Some of the attacks were selfevidently absurd. British Prime Minister
Tony Blair's spokesman, for example, questioned the survey because it
"appeared to be based on an extrapolation technique rather than a
detailed body count," as if Blair had never made a political decision
based on a poll.
Some questioned whether the sample was
distorted by unrepresentative hot spots such as Fallouja. In fact, the
amazingly dedicated and courageous Iraqi doctors who actually gathered
the data visited 33 "clusters" selected on an entirely random basis. In
each of these clusters, the teams conducted interviews in 30
households, again selected on a rigorously random basis. As it
happened, Fallouja was one of the clusters that came up in this
process. Erring on the side of caution, they eliminated Fallouja from
their sample.

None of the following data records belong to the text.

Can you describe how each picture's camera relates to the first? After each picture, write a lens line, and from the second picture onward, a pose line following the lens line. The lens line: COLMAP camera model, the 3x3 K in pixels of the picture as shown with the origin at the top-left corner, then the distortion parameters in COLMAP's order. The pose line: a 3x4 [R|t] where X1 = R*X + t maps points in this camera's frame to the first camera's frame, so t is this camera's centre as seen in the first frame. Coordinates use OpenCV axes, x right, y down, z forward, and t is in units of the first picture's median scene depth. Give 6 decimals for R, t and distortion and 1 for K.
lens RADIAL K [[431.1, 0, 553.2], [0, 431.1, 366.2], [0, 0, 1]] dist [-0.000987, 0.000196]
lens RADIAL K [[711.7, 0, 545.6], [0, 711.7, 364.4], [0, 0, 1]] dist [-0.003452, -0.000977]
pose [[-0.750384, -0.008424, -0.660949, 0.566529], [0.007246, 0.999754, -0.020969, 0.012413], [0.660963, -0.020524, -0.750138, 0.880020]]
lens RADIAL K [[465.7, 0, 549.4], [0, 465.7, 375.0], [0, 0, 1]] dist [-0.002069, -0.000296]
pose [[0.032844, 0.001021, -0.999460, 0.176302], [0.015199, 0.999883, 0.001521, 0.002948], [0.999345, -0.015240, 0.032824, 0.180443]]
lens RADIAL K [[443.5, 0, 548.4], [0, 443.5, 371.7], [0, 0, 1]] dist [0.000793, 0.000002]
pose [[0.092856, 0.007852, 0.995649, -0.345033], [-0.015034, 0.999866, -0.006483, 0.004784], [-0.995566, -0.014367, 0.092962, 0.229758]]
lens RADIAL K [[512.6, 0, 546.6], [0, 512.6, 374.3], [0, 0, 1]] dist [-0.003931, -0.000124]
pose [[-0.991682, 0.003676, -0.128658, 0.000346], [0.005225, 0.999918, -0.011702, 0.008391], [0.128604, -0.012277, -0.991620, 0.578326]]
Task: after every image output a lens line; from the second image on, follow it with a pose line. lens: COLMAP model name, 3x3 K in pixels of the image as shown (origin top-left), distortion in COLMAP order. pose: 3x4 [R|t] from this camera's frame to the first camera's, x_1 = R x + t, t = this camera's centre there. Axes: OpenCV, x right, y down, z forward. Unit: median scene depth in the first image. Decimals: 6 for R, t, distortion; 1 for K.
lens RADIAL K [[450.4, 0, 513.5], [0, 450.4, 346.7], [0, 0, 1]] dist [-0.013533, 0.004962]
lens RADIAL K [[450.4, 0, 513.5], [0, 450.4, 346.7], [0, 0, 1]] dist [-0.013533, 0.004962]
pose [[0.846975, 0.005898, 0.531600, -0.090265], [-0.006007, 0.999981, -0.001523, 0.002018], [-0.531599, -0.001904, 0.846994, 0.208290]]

Strictly speaking, the team should have included the data
from that embattled city in their final result — random is random after
all — which would have given an overall post-invasion excess death
figure of no less than 268,000.
Many critics made a meal of the
study's passing mention of a 95% "confidence interval" for the overall
death toll of between 8,000 and 194,000. This did not mean, as asserted
by some who ought to have known better, that the true figure lay
between those numbers, and that the 98,000 number was produced by
splitting the difference. In fact, the 98,000 figure represents the
best estimate drawn from the data. Had the published study (which was
intensively peer reviewed) cited the 80% confidence interval also
calculated by the team — a statistically respectable option — then the
spread would have been between 44,000 and 152,000.
Such
statistical arcana were obviously beyond the grasp of most
commentators, while the lack of any reference to the Johns Hopkins
results in reports of Bush's recent remarks surely indicates a
persistent reluctance to confront what we have really done to Iraq.
Columbia professor Richard Garfield, one of the team members and study
authors, told me this week that by now the number of "excess deaths" in
Iraq "couldn't possibly be less than 150,000." But, he added, "there's
no reason to be guessing. We ought to know better."